- _ABOUT THIS EXERCISE_: Retype each record exactly; no pictures.

=== Begin Enclosure ===

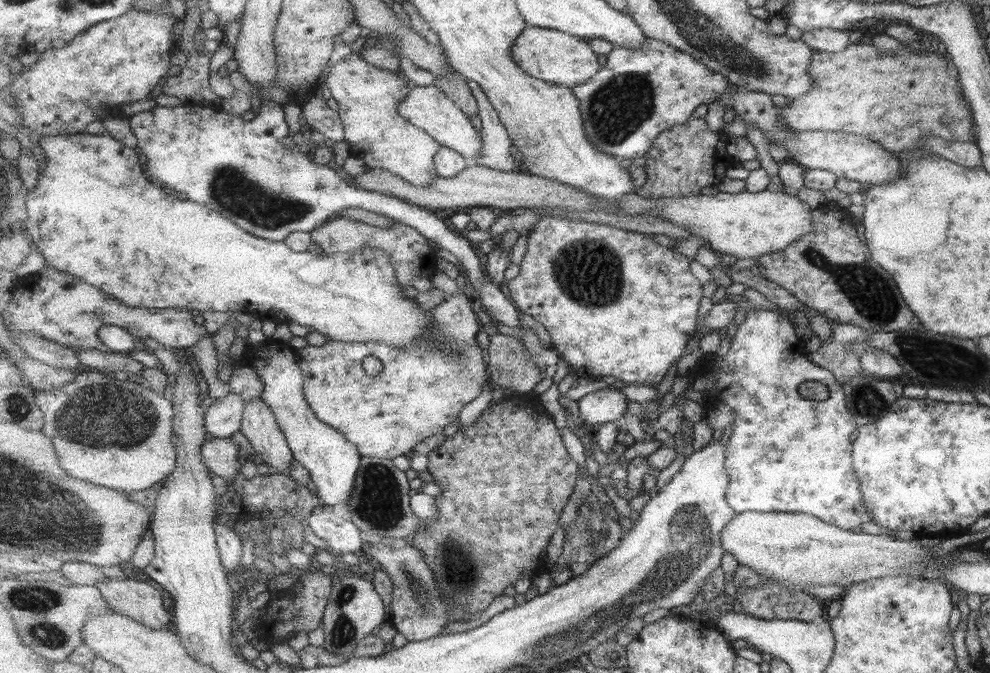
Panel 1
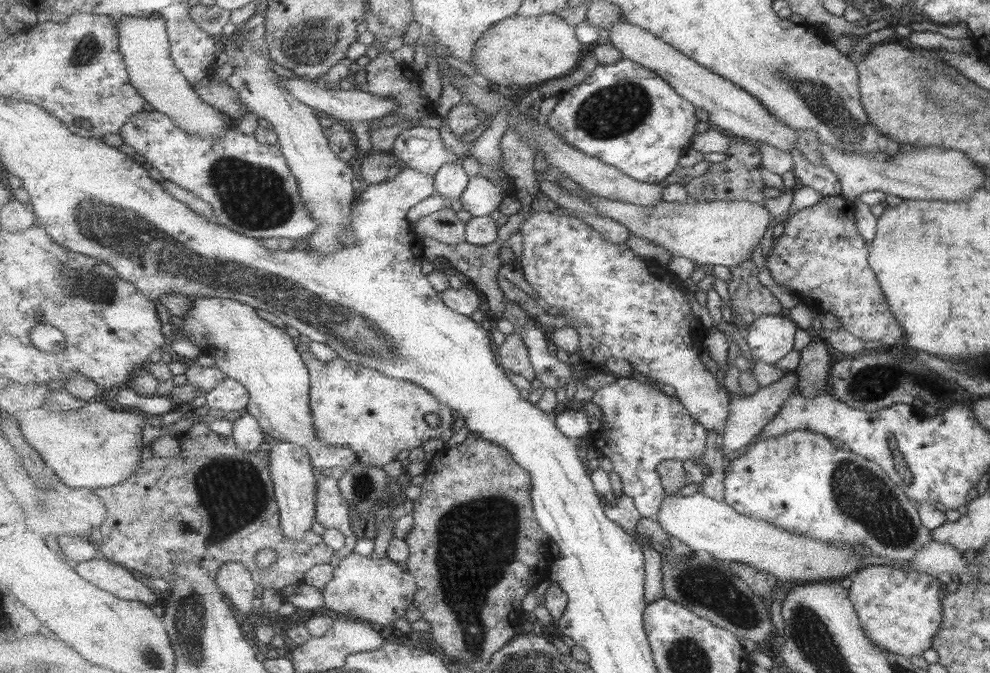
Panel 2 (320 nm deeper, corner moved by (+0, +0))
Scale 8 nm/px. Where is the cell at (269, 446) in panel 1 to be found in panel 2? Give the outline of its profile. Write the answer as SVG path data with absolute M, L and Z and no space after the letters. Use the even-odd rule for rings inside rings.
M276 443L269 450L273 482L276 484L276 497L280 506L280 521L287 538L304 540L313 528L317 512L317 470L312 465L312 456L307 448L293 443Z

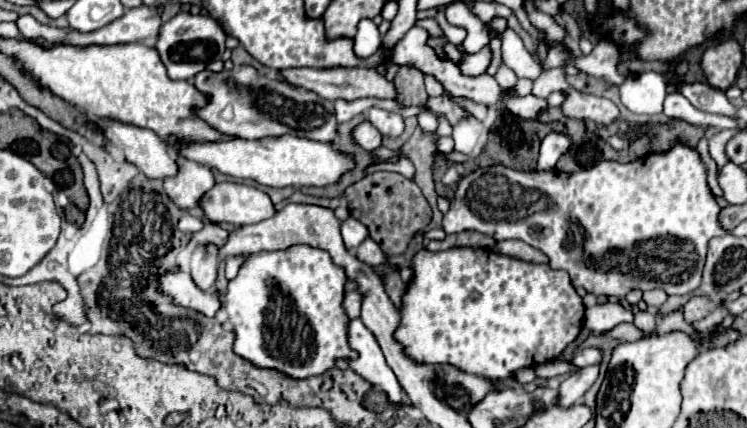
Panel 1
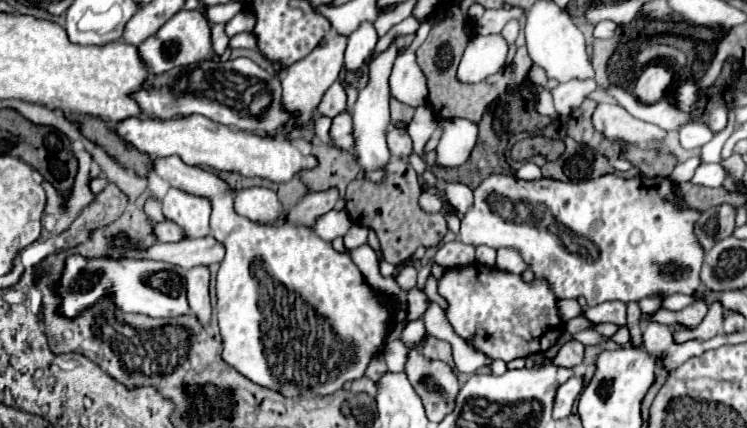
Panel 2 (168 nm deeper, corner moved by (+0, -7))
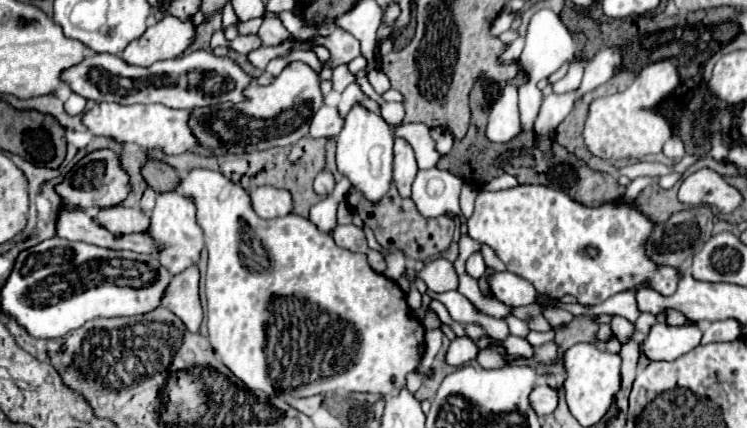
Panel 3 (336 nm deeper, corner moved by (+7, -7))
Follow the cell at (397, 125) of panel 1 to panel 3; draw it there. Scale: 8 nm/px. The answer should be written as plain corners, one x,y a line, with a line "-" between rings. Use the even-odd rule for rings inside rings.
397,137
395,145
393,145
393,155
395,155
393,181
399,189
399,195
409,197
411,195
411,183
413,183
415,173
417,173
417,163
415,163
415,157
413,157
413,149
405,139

=== End Enclosure ===

- _YOUR RESPONSE_:
Panel 1
Panel 2 (320 nm deeper, corner moved by (+0, +0))
Scale 8 nm/px. Where is the cell at (269, 446) in panel 1 to be found in panel 2? Give the outline of its profile. Write the answer as SVG path data with absolute M, L and Z and no space after the letters. Use the even-odd rule for rings inside rings.
M276 443L269 450L273 482L276 484L276 497L280 506L280 521L287 538L304 540L313 528L317 512L317 470L312 465L312 456L307 448L293 443Z

Panel 1
Panel 2 (168 nm deeper, corner moved by (+0, -7))
Panel 3 (336 nm deeper, corner moved by (+7, -7))
Follow the cell at (397, 125) of panel 1 to panel 3; draw it there. Scale: 8 nm/px. The answer should be written as plain corners, one x,y a line, with a line "-" between rings. Use the even-odd rule for rings inside rings.
397,137
395,145
393,145
393,155
395,155
393,181
399,189
399,195
409,197
411,195
411,183
413,183
415,173
417,173
417,163
415,163
415,157
413,157
413,149
405,139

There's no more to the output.